Personal information
- Full name: Geoffrey Paul Morris
- Date of birth: 3 October 1954 (age 70)
- Place of birth: Mount Gambier
- Original team(s): Plympton High
- Position(s): Wing / Half-forward flank

Playing career^{1}
- Years: Club / Games (Goals)
- 1973–86: West Adelaide (SANFL) / 220 (316)

Coaching career
- Years: Club / Games (W–L–D)
- 1994–95: West Adelaide (SANFL) / 51 (20–30–1)
- ^{1} Playing statistics correct to the end of 1986.

Career highlights
- SANFL debut with West Adelaide on 7 April 1973; All-Australian, 1979; West Adelaide Premiership Player 1983; SANFL Player Life Member; West Adelaide Football Club Life Member 1979; West Adelaide Football Club Hall of Fame member;

= Geoff Morris (Australian footballer) =

Australian rules footballer and coach

Geoffrey Paul Morris (born 3 October 1954) is a former Australian rules footballer who played 220 games and kicked 316 goals for West Adelaide in the South Australian National Football League (SANFL) between 1973 and 1986.

==Career==
Born in South Australia's second-most-populous city, Mount Gambier, Morris, a left footer, spent most of his time either on the Wing or as a half-forward flanker. He played the game aggressively and was always hard on the ball. As a result he was particularly injury prone and over the course of his career suffered many injuries including broken legs, a broken jaw and broken wrist. In 1983 he was a member of West's premiership side which defeated Sturt in the Grand Final, having to overcome a hamstring injury to be passed fit to play. To do this Morris spent a lot of grand final week at the Morphettville Racecourse stables using machines used on horses in a successful bid to play. Wests coach Neil Kerley showed faith in Morris who didn't let his coach or team mates down and was one of the team's best players on the day. Kerley finally took Morris off the ground midway through the final quarter when The Bloods had the game well in hand.
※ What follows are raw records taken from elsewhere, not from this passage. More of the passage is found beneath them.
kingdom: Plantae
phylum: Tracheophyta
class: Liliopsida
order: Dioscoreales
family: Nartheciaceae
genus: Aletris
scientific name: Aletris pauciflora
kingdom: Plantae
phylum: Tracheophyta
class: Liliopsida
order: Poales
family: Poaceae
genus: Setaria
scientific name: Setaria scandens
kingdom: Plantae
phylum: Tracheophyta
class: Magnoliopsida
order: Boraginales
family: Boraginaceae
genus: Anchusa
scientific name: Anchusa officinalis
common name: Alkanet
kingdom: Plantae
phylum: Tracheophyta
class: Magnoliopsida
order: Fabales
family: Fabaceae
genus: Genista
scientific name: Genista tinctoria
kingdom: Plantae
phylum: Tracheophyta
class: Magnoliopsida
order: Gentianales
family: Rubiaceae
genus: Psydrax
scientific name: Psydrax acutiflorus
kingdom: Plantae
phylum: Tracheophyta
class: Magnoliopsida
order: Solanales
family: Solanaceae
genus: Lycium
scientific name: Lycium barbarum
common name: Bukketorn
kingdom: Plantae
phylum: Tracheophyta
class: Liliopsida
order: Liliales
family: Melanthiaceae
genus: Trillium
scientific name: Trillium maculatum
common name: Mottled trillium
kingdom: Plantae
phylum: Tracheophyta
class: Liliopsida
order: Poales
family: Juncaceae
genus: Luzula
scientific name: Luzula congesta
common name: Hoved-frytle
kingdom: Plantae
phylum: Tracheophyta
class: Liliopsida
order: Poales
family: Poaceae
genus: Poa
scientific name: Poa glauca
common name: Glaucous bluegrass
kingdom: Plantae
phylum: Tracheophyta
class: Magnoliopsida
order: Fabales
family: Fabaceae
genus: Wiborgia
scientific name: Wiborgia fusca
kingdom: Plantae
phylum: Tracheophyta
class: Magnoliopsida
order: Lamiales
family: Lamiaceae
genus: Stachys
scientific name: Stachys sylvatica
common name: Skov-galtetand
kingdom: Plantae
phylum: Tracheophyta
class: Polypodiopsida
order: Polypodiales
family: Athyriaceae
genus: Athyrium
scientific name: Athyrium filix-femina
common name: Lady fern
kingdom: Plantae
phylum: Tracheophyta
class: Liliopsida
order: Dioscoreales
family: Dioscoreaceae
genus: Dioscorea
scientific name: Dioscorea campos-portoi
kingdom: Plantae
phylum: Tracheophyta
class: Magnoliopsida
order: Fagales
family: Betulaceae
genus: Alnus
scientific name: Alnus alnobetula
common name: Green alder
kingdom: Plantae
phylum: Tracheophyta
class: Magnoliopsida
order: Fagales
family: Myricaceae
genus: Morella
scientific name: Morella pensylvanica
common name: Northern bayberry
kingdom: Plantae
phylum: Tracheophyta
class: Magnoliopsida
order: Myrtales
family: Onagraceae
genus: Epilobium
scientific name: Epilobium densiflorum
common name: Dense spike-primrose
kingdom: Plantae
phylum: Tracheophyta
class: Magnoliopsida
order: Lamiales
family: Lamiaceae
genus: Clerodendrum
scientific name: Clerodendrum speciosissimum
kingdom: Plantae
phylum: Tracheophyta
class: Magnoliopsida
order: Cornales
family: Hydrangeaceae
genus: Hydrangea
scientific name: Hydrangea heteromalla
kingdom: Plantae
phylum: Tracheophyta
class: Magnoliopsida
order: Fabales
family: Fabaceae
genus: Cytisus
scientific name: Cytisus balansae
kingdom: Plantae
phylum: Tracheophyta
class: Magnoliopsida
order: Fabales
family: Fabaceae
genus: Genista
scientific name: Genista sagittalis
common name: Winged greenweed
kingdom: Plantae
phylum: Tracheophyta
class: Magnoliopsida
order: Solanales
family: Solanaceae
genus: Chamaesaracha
He took part in the 1979 State of Origin Carnival in Perth, the first ever National Carnival held under State of Origin rules, and was selected to the All-Australian team.

Early in 1985, prior to the beginning of the season, Morris was involved in a motor boat accident which left him with serious burns. He returned late in the 1985 season and made a handful of appearances off the bench that year and in 1986 but never fully recovered enough to fully resurrect his SANFL career. After leaving West Adelaide, Morris played briefly in the Northern Territory with the Wanderers Football Club.

==Coaching==
Geoff Morris served as West Adelaide's head coach in 1994 and 1995, taking the club to 8th and 5th in his two seasons in charge. Following his stint back at Westies Morris became an assistant coach with Port Adelaide in the Australian Football League.